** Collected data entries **
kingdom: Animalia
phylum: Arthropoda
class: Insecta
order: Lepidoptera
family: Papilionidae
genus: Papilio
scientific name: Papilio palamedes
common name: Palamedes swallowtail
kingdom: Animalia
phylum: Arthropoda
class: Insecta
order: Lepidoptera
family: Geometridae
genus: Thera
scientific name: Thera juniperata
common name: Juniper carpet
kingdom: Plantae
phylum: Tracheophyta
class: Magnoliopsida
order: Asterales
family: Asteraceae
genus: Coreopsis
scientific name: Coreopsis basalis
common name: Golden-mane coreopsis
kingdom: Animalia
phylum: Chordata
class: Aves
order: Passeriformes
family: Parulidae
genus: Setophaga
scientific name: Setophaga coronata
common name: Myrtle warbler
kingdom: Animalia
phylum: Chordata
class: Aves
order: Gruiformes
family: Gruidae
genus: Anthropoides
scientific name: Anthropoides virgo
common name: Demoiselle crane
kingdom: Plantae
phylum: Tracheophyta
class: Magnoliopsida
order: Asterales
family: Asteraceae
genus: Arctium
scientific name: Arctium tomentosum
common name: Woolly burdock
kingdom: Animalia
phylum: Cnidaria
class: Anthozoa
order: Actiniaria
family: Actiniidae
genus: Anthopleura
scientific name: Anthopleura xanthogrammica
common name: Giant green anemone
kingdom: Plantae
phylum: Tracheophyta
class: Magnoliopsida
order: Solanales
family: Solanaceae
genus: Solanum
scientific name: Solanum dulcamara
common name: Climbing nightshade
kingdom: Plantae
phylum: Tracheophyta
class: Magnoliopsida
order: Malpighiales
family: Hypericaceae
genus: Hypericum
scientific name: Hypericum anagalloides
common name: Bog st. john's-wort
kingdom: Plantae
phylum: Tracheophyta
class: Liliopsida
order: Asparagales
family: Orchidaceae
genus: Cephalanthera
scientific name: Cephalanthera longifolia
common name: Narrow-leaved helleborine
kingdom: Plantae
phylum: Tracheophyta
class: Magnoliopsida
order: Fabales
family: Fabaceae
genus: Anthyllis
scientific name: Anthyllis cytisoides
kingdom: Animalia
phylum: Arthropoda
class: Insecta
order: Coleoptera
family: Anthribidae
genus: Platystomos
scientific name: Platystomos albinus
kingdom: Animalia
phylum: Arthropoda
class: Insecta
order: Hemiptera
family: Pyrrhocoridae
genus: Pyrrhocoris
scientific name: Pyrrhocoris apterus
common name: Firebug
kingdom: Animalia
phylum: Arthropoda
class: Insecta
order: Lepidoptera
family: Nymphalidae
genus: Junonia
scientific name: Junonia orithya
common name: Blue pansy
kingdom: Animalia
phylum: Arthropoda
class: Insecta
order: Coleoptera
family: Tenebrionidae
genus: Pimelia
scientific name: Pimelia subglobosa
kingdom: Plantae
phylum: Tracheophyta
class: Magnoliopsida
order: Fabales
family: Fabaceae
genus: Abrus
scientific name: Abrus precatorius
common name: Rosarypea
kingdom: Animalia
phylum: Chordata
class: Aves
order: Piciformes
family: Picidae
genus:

** EXERCISE TASK **
Convert every line of the items above into a numbered list, leaving out any blank lines.

** EXERCISE RESULT **
1. kingdom: Animalia
2. phylum: Arthropoda
3. class: Insecta
4. order: Lepidoptera
5. family: Papilionidae
6. genus: Papilio
7. scientific name: Papilio palamedes
8. common name: Palamedes swallowtail
9. kingdom: Animalia
10. phylum: Arthropoda
11. class: Insecta
12. order: Lepidoptera
13. family: Geometridae
14. genus: Thera
15. scientific name: Thera juniperata
16. common name: Juniper carpet
17. kingdom: Plantae
18. phylum: Tracheophyta
19. class: Magnoliopsida
20. order: Asterales
21. family: Asteraceae
22. genus: Coreopsis
23. scientific name: Coreopsis basalis
24. common name: Golden-mane coreopsis
25. kingdom: Animalia
26. phylum: Chordata
27. class: Aves
28. order: Passeriformes
29. family: Parulidae
30. genus: Setophaga
31. scientific name: Setophaga coronata
32. common name: Myrtle warbler
33. kingdom: Animalia
34. phylum: Chordata
35. class: Aves
36. order: Gruiformes
37. family: Gruidae
38. genus: Anthropoides
39. scientific name: Anthropoides virgo
40. common name: Demoiselle crane
41. kingdom: Plantae
42. phylum: Tracheophyta
43. class: Magnoliopsida
44. order: Asterales
45. family: Asteraceae
46. genus: Arctium
47. scientific name: Arctium tomentosum
48. common name: Woolly burdock
49. kingdom: Animalia
50. phylum: Cnidaria
51. class: Anthozoa
52. order: Actiniaria
53. family: Actiniidae
54. genus: Anthopleura
55. scientific name: Anthopleura xanthogrammica
56. common name: Giant green anemone
57. kingdom: Plantae
58. phylum: Tracheophyta
59. class: Magnoliopsida
60. order: Solanales
61. family: Solanaceae
62. genus: Solanum
63. scientific name: Solanum dulcamara
64. common name: Climbing nightshade
65. kingdom: Plantae
66. phylum: Tracheophyta
67. class: Magnoliopsida
68. order: Malpighiales
69. family: Hypericaceae
70. genus: Hypericum
71. scientific name: Hypericum anagalloides
72. common name: Bog st. john's-wort
73. kingdom: Plantae
74. phylum: Tracheophyta
75. class: Liliopsida
76. order: Asparagales
77. family: Orchidaceae
78. genus: Cephalanthera
79. scientific name: Cephalanthera longifolia
80. common name: Narrow-leaved helleborine
81. kingdom: Plantae
82. phylum: Tracheophyta
83. class: Magnoliopsida
84. order: Fabales
85. family: Fabaceae
86. genus: Anthyllis
87. scientific name: Anthyllis cytisoides
88. kingdom: Animalia
89. phylum: Arthropoda
90. class: Insecta
91. order: Coleoptera
92. family: Anthribidae
93. genus: Platystomos
94. scientific name: Platystomos albinus
95. kingdom: Animalia
96. phylum: Arthropoda
97. class: Insecta
98. order: Hemiptera
99. family: Pyrrhocoridae
100. genus: Pyrrhocoris
101. scientific name: Pyrrhocoris apterus
102. common name: Firebug
103. kingdom: Animalia
104. phylum: Arthropoda
105. class: Insecta
106. order: Lepidoptera
107. family: Nymphalidae
108. genus: Junonia
109. scientific name: Junonia orithya
110. common name: Blue pansy
111. kingdom: Animalia
112. phylum: Arthropoda
113. class: Insecta
114. order: Coleoptera
115. family: Tenebrionidae
116. genus: Pimelia
117. scientific name: Pimelia subglobosa
118. kingdom: Plantae
119. phylum: Tracheophyta
120. class: Magnoliopsida
121. order: Fabales
122. family: Fabaceae
123. genus: Abrus
124. scientific name: Abrus precatorius
125. common name: Rosarypea
126. kingdom: Animalia
127. phylum: Chordata
128. class: Aves
129. order: Piciformes
130. family: Picidae
131. genus:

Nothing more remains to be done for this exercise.